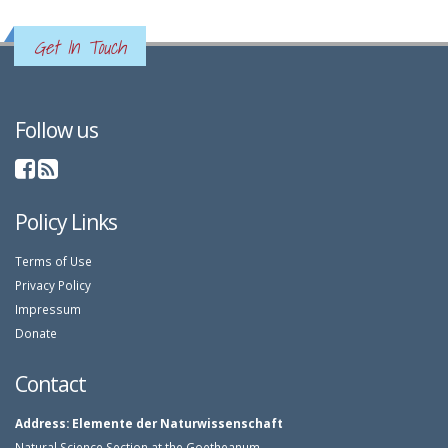
Get In Touch
Follow us
Policy Links
Terms of Use
Privacy Policy
Impressum
Donate
Contact
Address:
Elemente der Naturwissenschaft
Natural Science Section at the Goetheanum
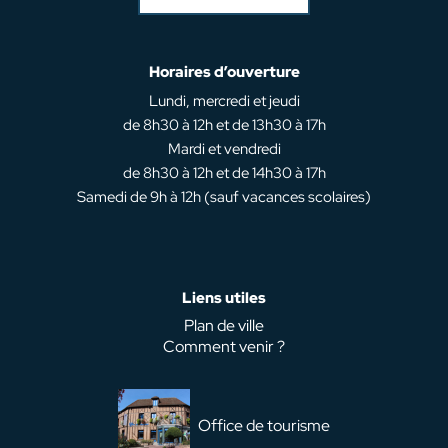
Horaires d’ouverture
Lundi, mercredi et jeudi
de 8h30 à 12h et de 13h30 à 17h
Mardi et vendredi
de 8h30 à 12h et de 14h30 à 17h
Samedi de 9h à 12h (sauf vacances scolaires)
Liens utiles
Plan de ville
Comment venir ?
Office de tourisme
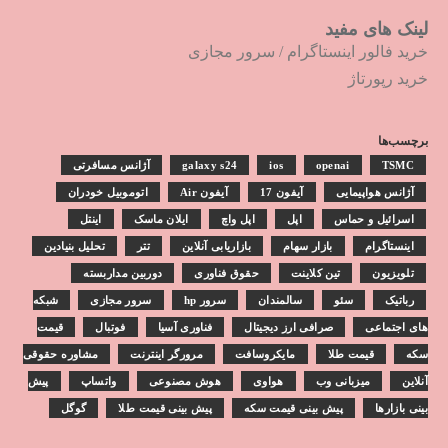
لینک های مفید
خرید فالور اینستاگرام
/
سرور مجازی
خرید رپورتاژ
برچسب‌ها
TSMC
openai
ios
galaxy s24
آژانس مسافرتی
آژانس هواپیمایی
آیفون 17
آیفون Air
اتوموبیل خودران
اسرائیل و حماس
اپل
اپل واچ
ایلان ماسک
اینتل
اینستاگرام
بازار سهام
بازاریابی آنلاین
تتر
تحلیل بنیادین
تلویزیون
تین کلاینت
حقوق فناوری
دوربین مداربسته
رباتیک
سئو
سالمندان
سرور hp
سرور مجازی
شبکه
های اجتماعی
صرافی ارز دیجیتال
فناوری آسیا
فوتبال
قیمت
سکه
قیمت طلا
مایکروسافت
مرورگر اینترنت
مشاوره حقوقی
آنلاین
میزبانی وب
هواوی
هوش مصنوعی
واتساپ
پیش
بینی بازارها
پیش بینی قیمت سکه
پیش بینی قیمت طلا
گوگل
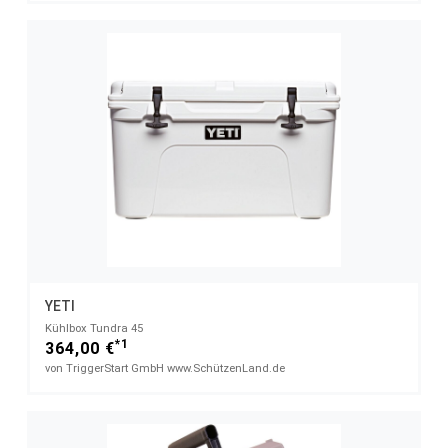
YETI
Kühlbox Tundra 45
*1
364,00 €
von TriggerStart GmbH www.SchützenLand.de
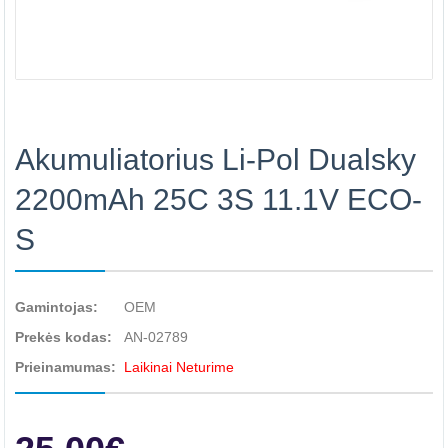
Akumuliatorius Li-Pol Dualsky
2200mAh 25C 3S 11.1V ECO-
S
Gamintojas:
OEM
Prekės kodas:
AN-02789
Prieinamumas:
Laikinai Neturime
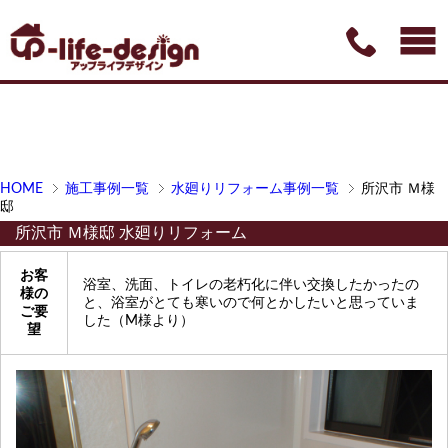
HOME
施工事例一覧
水廻りリフォーム事例一覧
所沢市 Ｍ様
邸
所沢市 Ｍ様邸 水廻りリフォーム
お客
浴室、洗面、トイレの老朽化に伴い交換したかったの
様の
と、浴室がとても寒いので何とかしたいと思っていま
ご要
した（M様より）
望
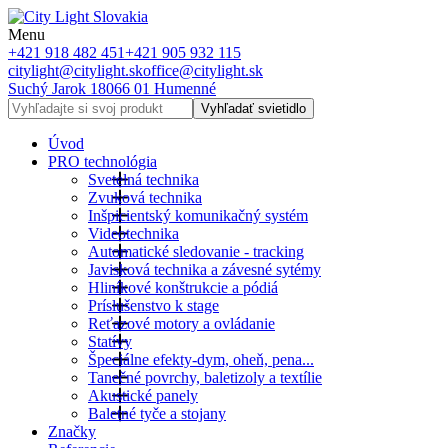
Menu
+421 918 482 451
+421 905 932 115
citylight@citylight.sk
office@citylight.sk
Suchý Jarok 18
066 01 Humenné
Vyhľadať svietidlo
Úvod
PRO technológia
Svetelná technika
Zvuková technika
Inšpicientský komunikačný systém
Videotechnika
Automatické sledovanie - tracking
Javisková technika a závesné sytémy
Hliníkové konštrukcie a pódiá
Príslušenstvo k stage
Reťazové motory a ovládanie
Statívy
Špeciálne efekty-dym, oheň, pena...
Tanečné povrchy, baletizoly a textílie
Akustické panely
Baletné tyče a stojany
Značky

[What needs to be done]
The reply should consist only of the line containing "Automatické sledovanie - tracking" and all lines after it in the listing above, reproduced exactly.

[Response to this exercise]
Automatické sledovanie - tracking
Javisková technika a závesné sytémy
Hliníkové konštrukcie a pódiá
Príslušenstvo k stage
Reťazové motory a ovládanie
Statívy
Špeciálne efekty-dym, oheň, pena...
Tanečné povrchy, baletizoly a textílie
Akustické panely
Baletné tyče a stojany
Značky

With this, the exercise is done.